University of California, Los Angeles
No reviews yet. Be the first to rate Robin!
Robin D. G. Kelley is a Distinguished Professor of History and African American Studies and the Gary B. Nash Endowed Chair in U.S. History at the University of California, Los Angeles. He earned his Ph.D. in United States History from UCLA in 1987, M.A. in African History from UCLA in 1985, and B.A. in History from California State University, Long Beach in 1983. Kelley's research specializations include the history of social movements in the U.S., the African Diaspora, and Africa; Black intellectuals; labor history; culture encompassing music, visual art, and film; racial capitalism and political economy; colonialism; Marxism; surrealism; and policing. Throughout his career, he has held prominent positions such as Professor of History and American Studies at the University of Southern California (2006-2011), Professor of Anthropology and African American Studies at Columbia University (2003-2007), Professor of History and Africana Studies at New York University (1994-2003), Associate Professor at the University of Michigan (1990-1994), and Assistant Professor at Emory University (1988-1990).

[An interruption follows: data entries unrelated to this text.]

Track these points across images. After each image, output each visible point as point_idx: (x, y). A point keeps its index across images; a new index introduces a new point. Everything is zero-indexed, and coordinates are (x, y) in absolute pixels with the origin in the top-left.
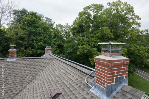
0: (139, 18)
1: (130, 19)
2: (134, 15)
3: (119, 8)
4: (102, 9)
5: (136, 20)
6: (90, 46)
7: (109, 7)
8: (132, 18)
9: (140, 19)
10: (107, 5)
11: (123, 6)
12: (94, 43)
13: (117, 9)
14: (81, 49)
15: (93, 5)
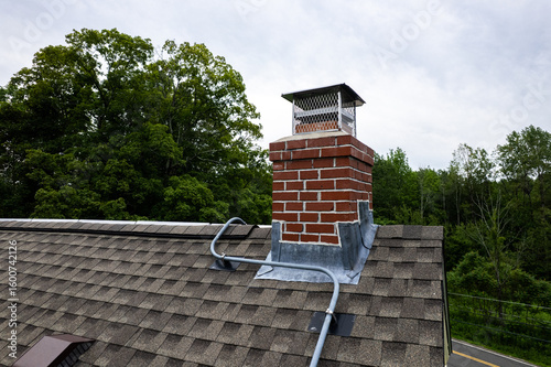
0: (257, 112)
1: (232, 112)
2: (243, 99)
3: (202, 70)
4: (145, 58)
5: (249, 118)
6: (97, 191)
7: (168, 60)
8: (238, 110)
9: (257, 116)
10: (164, 47)
11: (213, 65)
12: (113, 179)
13: (194, 72)
14: (55, 202)
15: (113, 34)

He has also been a visiting professor at Stanford University, Oxford University, Harvard University, and others, including Chair of the Department of African American Studies at UCLA (2016-2017).
The author of acclaimed books such as Thelonious Monk: The Life and Times of an American Original (Free Press, 2009), Freedom Dreams: The Black Radical Imagination (Beacon Press, 2002; new edition 2022), Hammer and Hoe: Alabama Communists During the Great Depression (University of North Carolina Press, 1990; new edition 2015), Race Rebels: Culture, Politics, and the Black Working Class (Free Press, 1994), and Africa Speaks, America Answers: Modern Jazz in Revolutionary Times (Harvard University Press, 2012), Kelley has co-edited works including To Make Our World Anew: A History of African Americans (with Earl Lewis, Oxford University Press, 2000) and the eleven-volume Young Oxford History of African Americans (1995-1998). He is completing Making a Killing: Cops, Capitalism, and the War on Black Life (Henry Holt, 2026). His essays have appeared in The Nation, New York Times, New Yorker, New York Review of Books, American Historical Review, and others; he serves as Contributing Editor for Boston Review. Kelley has been honored with election to the American Academy of Arts and Sciences (2016), Guggenheim Fellowship (2014-2015), Angela Y. Davis Prize for Public Scholarship (2015), and Freedom Scholar Award (2021), among many others.